3. Automated Code Scanning
# GitHub Actions: Run security scan on every PR
name: Security Audit
on: [pull_request]
jobs:
audit:
runs-on: ubuntu-latest
steps:
- uses: actions/checkout@v2
- run: npm audit
- run: npm test
4. Monthly Reviews
Set a calendar reminder to run the security audit monthly. Track:
- New vulnerabilities discovered
- Time to fix critical issues
- Trends in vulnerability types
- Team education opportunities
Tools to Complement Claude Code Audits
- OWASP ZAP: Automated dynamic security scanning
- npm audit: Dependency vulnerability checking
- SonarQube: Code quality and security
- Snyk: Continuous vulnerability monitoring
- Burp Suite Community: Manual penetration testing (advanced)

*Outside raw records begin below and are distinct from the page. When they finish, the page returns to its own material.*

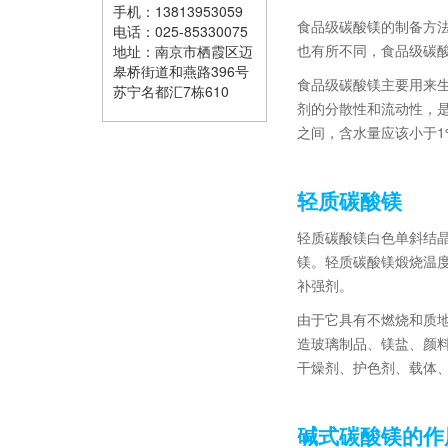
手机：13813953059
食品级碳酸镁的制备方
电话：025-85330075
也有所不同，食品级碳
地址：南京市栖霞区迈
皋桥街道和燕路396号
食品级碳酸镁主要用来
苏宁名都汇7栋610
剂的分散性和流动性，是
之间，含水量应该小于1
轻质碳酸镁
轻质碳酸镁白色单斜结晶
镁。轻质碳酸镁煅烧温度
补强剂。
由于它具有不燃烧和质地
造玻璃制品、镁盐、颜
干燥剂、护色剂、载体
碱式碳酸镁的作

Use Claude for understanding and comprehensive analysis. Use specialized tools for continuous monitoring.
Reporting Results
Create an audit report for stakeholders:
# Security Audit Report — Q1 2026
## Executive Summary
- Total findings: 47
- Critical: 3 (must fix immediately)
- High: 8 (fix this release)
- Medium: 18 (fix next release)
- Low: 18 (monitor)
## Critical Issues
1. SQL injection in user search
2. Hardcoded AWS credentials
3. Missing CSRF protection
## Compliance Status
- SOC 2: Not ready (3 critical findings must be fixed)
- GDPR: Ready (data deletion implemented)

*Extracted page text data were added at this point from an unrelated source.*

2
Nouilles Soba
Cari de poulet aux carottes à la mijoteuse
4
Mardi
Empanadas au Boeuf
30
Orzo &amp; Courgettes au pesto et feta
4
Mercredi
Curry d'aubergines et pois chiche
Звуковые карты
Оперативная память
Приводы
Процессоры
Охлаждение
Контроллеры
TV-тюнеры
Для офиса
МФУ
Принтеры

- PCI DSS: N/A (payment processing delegated to Stripe)
## Recommendations
1. Fix all critical issues before next release
2. Add pre-commit hooks to prevent credential leaks
3. Implement security testing in CI/CD
4. Schedule quarterly audits
Conclusion
Security audits don’t require expensive consultants anymore. Claude Code can identify vulnerabilities, explain their impact, and suggest fixes in hours instead of weeks.
Start with a code audit. Then add dependency scanning. Then set up continuous monitoring. Over time, you’ll build a security-conscious development practice that catches issues early and prevents breaches.
Your audit will likely find issues. That’s expected. The value isn’t in a perfect score — it’s in knowing what’s wrong so you can fix it before it becomes a breach.